The report makes the following recommendations to educators, policymakers, and parents for ending the inappropriate use of tests in kindergarten:

1. Use alternatives to standardized assessments in kindergarten, such as teacher observations and assessment of children’s work. Educate teachers in the use of these alternatives and in the risks and limitations of standardized testing of young children.

2. Do not make important decisions about young children, their teachers, or their schools based solely or primarily on standardized test scores.

[1] http://voices.washingtonpost.com/class-struggle/2009/03/extra_credit_dam...
[2] http://www.themotherhood.com/post.php?sid=339832
[3] http://www.dailynewstribune.com/news/x1537600536/Waltham-educators-not-h...
[4] http://uktlv.org/about.html
[5] http://www.journal-news.com/blogs/content/shared-gen/blogs/dayton/lakota...

4 comments:

  1. I am now studying to be an elementary teacher and observing classrooms and seeing the different ways different schools and teachers work has been very educational to me. I agree that early high-stake testing could harm a child. When a child first starts school they are scared out of their minds, even if they are excited to finally be able to go to school and if you start making them take tests instead of letting them learn with hands-on activities then they are going to begin to hate school quickly. For kindergarteners, first-graders, and second-graders learning needs to be especially fun for them so that they will continue to want to come to school.

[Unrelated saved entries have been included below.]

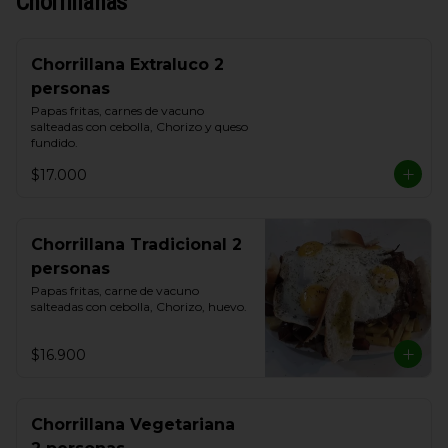
Chorrillanas
Chorrillana Extraluco 2
personas
Papas fritas, carnes de vacuno 
salteadas con cebolla, Chorizo y queso 
fundido.
$17.000
Chorrillana Tradicional 2
personas
Papas fritas, carne de vacuno 
salteadas con cebolla, Chorizo, huevo.
$16.900
Chorrillana Vegetariana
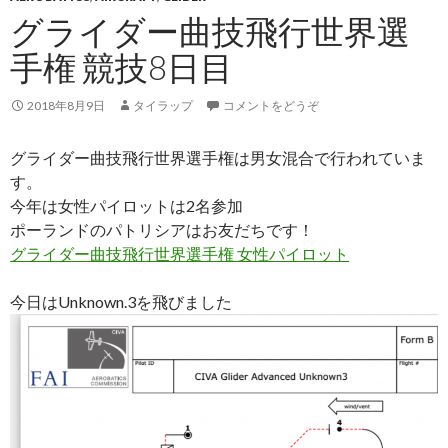
グライダー曲技飛行世界選
手権 競技8日目
2018年8月9日
タイラップ
コメントをどうぞ
グライダー曲技飛行世界選手権は男女混合で行われていま
す。
今年は女性パイロットは2名参加
ポーランドのパトリシアはお友だちです！
グライダー曲技飛行世界選手権 女性パイロット
今日はUnknown.3を飛びました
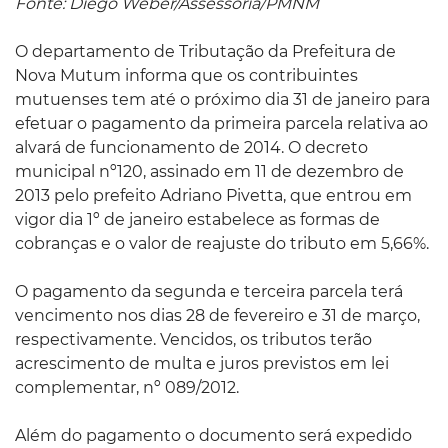
Fonte: Diego Weber/Assessoria/PMNM
O departamento de Tributação da Prefeitura de
Nova Mutum informa que os contribuintes
mutuenses tem até o próximo dia 31 de janeiro para
efetuar o pagamento da primeira parcela relativa ao
alvará de funcionamento de 2014. O decreto
municipal nº120, assinado em 11 de dezembro de
2013 pelo prefeito Adriano Pivetta, que entrou em
vigor dia 1º de janeiro estabelece as formas de
cobranças e o valor de reajuste do tributo em 5,66%.
O pagamento da segunda e terceira parcela terá
vencimento nos dias 28 de fevereiro e 31 de março,
respectivamente. Vencidos, os tributos terão
acrescimento de multa e juros previstos em lei
complementar, nº 089/2012.
Além do pagamento o documento será expedido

We need to make learning a positive thing instead of a nerve-racking experience.

    ReplyDelete
  2. Anonymous12:26 PM

    It is now obvious that an entire generation of youth is going to have to be sacrificed at the Corporate Altar in order to discredit Gates and his Corporate Army.

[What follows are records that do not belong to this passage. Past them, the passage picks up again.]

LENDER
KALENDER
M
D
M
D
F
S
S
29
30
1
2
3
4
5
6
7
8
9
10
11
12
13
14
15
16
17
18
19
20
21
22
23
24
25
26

    These will be lives down the drain,
    by the millions.

    Perhaps some of those ruined lives will come back in mob form to even the score someday?

    It doesn't matter much to me, since I will have left this earth before this all comes to a head, in a few more decades.

    Clearly, the Corporations have us in their icy, iron grip, and it will take scores of years for America to break free again, if it ever does.

    Right now, Obama looks like a Corporatist.

    And THAT looks like the future.

    -nikto

    ReplyDelete
  3. Beverly Hines8:27 PM

    I think that Kindergarten testing is way out of control. Pre-K and Kindergarten should be more about learning how to be sociable and how to interact in the school setting. Learning can be incorporated into that so the students are learning as they are playing and exploring together. It is evident and research has shown that students need to learn social skills and how to interact with other students. Some children come from home with little or no exposure to other kids. Time should be given for them to adjust to the changes of having to share attention and objects as well as being away from their parents. Focusing on high stakes testing at such an early age is not in the best interst of the child.

    ReplyDelete
  4. I feel that testing at such a young age is completly ridiculous. The stress that is involved in testing is too overwhelming for a a Kindergartener or even first grade. School at that age should be a positive experience that makes the children want to come back each day.